Russia seen hiking rates by 200 bps to 18% in July as inflation quickens: Reuters poll
2024.07.02 09:21
By Alexander Marrow and Elena Fabrichnaya
MOSCOW (Reuters) – The Russian central bank will hike rates by 200 basis points to 18% later this month as it tries to quell stubbornly high inflation that analysts now expect to end 2024 well above the bank’s 4% target, a Reuters poll showed on Tuesday.
The bank has become increasingly hawkish, promising high rates for a long time, as inflation has continued to quicken.
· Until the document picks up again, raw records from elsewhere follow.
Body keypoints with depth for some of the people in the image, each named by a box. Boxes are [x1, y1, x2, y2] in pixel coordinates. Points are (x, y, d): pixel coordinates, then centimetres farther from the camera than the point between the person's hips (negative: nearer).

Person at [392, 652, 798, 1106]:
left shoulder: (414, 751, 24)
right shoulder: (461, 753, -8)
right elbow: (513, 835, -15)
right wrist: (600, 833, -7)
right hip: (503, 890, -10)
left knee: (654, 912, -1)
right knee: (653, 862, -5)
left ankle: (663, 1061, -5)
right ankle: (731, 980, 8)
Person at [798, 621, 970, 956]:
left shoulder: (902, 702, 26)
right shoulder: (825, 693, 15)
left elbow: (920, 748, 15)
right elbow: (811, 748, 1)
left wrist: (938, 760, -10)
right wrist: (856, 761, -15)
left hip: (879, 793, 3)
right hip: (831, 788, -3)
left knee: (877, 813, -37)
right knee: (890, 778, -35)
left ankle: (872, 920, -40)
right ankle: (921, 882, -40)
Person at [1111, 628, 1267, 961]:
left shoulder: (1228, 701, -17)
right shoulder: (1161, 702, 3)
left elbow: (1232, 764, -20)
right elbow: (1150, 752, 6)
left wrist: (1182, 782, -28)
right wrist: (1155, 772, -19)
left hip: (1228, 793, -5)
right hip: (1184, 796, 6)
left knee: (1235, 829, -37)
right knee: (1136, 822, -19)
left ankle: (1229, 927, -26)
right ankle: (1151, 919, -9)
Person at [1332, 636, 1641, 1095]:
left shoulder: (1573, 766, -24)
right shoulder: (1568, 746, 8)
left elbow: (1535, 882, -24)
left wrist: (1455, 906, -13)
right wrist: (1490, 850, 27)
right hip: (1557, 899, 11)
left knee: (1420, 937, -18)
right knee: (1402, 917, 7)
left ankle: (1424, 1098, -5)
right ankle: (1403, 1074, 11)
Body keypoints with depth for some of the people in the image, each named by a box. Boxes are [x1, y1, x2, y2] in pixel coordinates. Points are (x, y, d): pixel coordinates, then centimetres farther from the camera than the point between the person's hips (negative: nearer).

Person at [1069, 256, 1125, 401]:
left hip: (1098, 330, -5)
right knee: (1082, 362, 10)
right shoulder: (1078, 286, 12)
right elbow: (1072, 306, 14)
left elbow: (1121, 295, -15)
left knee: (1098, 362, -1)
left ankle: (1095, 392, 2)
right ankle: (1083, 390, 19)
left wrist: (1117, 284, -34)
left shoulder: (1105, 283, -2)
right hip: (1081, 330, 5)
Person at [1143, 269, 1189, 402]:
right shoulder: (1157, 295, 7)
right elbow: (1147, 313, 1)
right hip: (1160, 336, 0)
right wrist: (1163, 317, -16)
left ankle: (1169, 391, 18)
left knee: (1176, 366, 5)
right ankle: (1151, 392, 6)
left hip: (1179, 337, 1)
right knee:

The economy ministry reported annual consumer inflation at 8.61% as of June 24.
Ten of 16 analysts and economists polled by Reuters in late June and early July predicted that the Bank of Russia would raise its key rate to 18% on July 26. Three analysts forecast a hike to 17.5% and three predicted the bank would limit its monetary tightening to a 100-basis-point increase.
“Domestic demand, lending and inflation are not slowing down, despite the 16% key rate, so the Bank of Russia has to tighten monetary policy,” said Mikhail Vasilyev, chief analyst at Sovcombank, predicting a 200 basis point hike.
“In general, borrowers should be prepared for money in the economy to remain expensive for a long time, and likely get even more expensive.”
The consensus forecast showed that analysts expect rates to end the year at 17.75%, up from 16% in the previous poll.
“The absence of explicit signs of slowing inflation is forcing the central bank to maintain a tight course,” said BCS World of Investments analysts.
Year-end inflation was forecast sharply higher at 6.4%, up from 5.6% in the previous poll and well above the central bank’s target and expectation. Annual inflation stood at 7.4% in 2023, down from 11.9% in 2022.
The poll showed that economists now expect Russia’s gross domestic product to grow 3.1% this year, marginally higher than last month’s poll.
Analysts expect the rouble, currently trading at about 87 per dollar, to weaken to 97.5 over the next year.